Since I am Greek and I have several LP's and CD's in my native language, my only problem with Music Label was that when I put Greek text in the artist, title or track entries, it showed up as unreadable garbage on the main window. I have bothered Johan several times about unicode support, but as he told me, this is something to be considered in the .Net edition of the program. Accidentally, though, I have found a solution to the problem and decided to share it with all of you non-English people. It requires just a little tampering with windows registry, so if it scares you wait for the .net edition of Music Label. Here it is:
1. Start registry editor (open run, type regedit, enter) and follow the path
HKEY_LOCAL_MACHINE\SYSTEM\CurrentControlSet\Control\Nls\CodePage.
2. Find "1252" and doubleclick it to open.

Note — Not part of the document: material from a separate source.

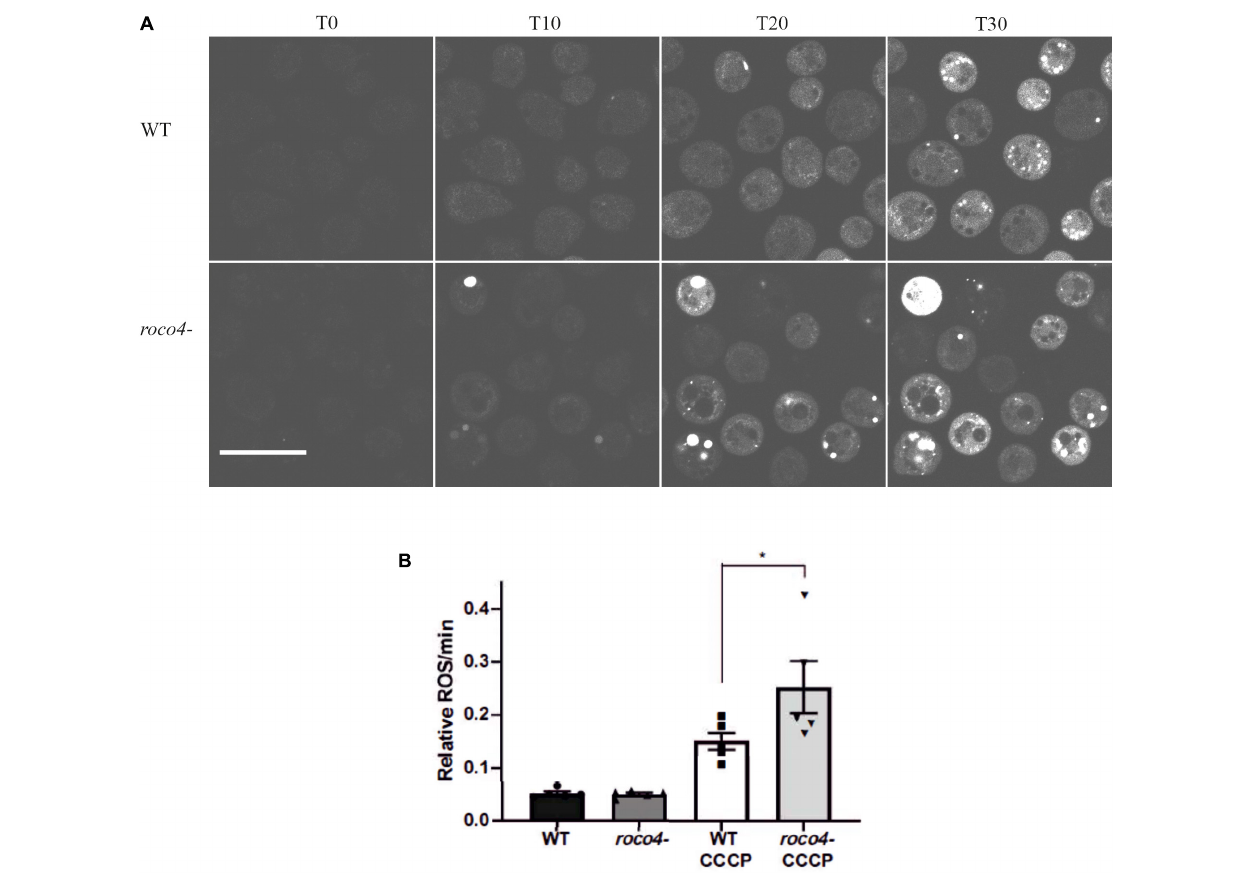
FIGURE 2 | ROS production in D. discoideum cells. (A,B) Six hours starved WT and roco4- cells were incubated with DCF-DA. (A) After addition of CCCP images were taken at the indicated time points (“T” minutes). Scale bar indicates 20 µ m. (B) Total levels of ROS production were determined by measuring the intensity of the DCF signal using a microplate reader (Synergy HTX). Results are displayed as relative values to each other based on the increasing signal intensity. Shown are the means of 5 independent experiments, * indicates P < 0.05 difference from the WT control in a paired students t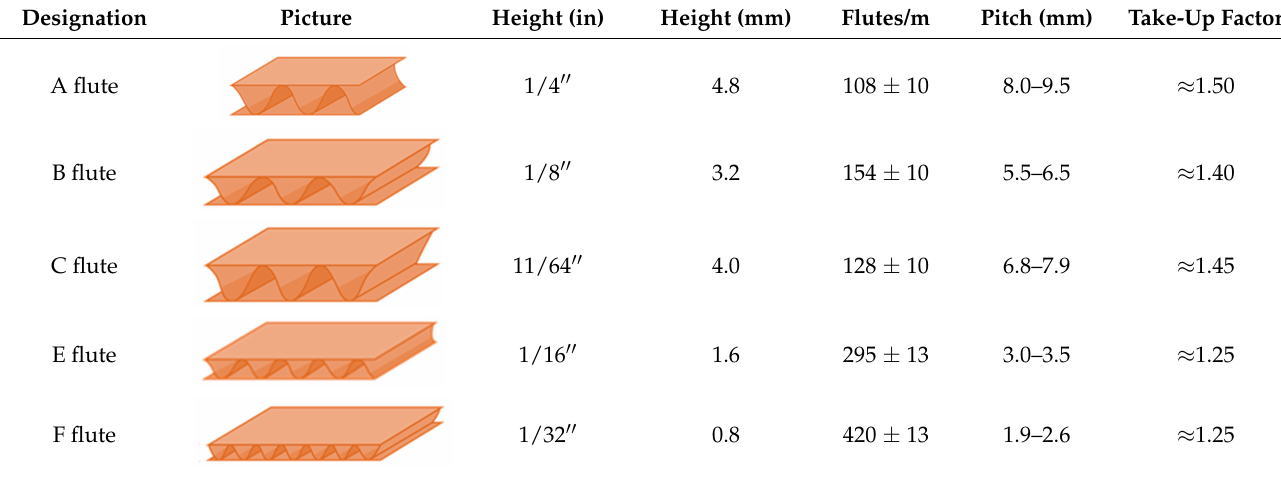
Table 1. Common flute types [15,23]. Reprinted with permission from ref. [12]. Copyright 2021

3. In the window that opens, value name "1252" has value data "c_1252.nls".
4. Replace "c_1252.nls" with the codepage for your language (for Greek I changed it to "c_1253.nls"). The microsoft codepage referals are:
* 1250 — East European Latin
* 1251 — Cyrillic
* 1252 — West European Latin
* 1253 — Greek
* 1254 — Turkish
* 1255 — Hebrew
* 1256 — Arabic
* 1257 — Baltic
* 1258 — Vietnamese
Basically, what you do is change the West European Latin codepage to your own language.
5. Quit registry editor and restart your computer. Then you must be able to see your language inside Music Label.
It doesn't affect the way other programs work. Anyway, it works fine for the Greek language. Please, give feedback if it works fine for other languages too.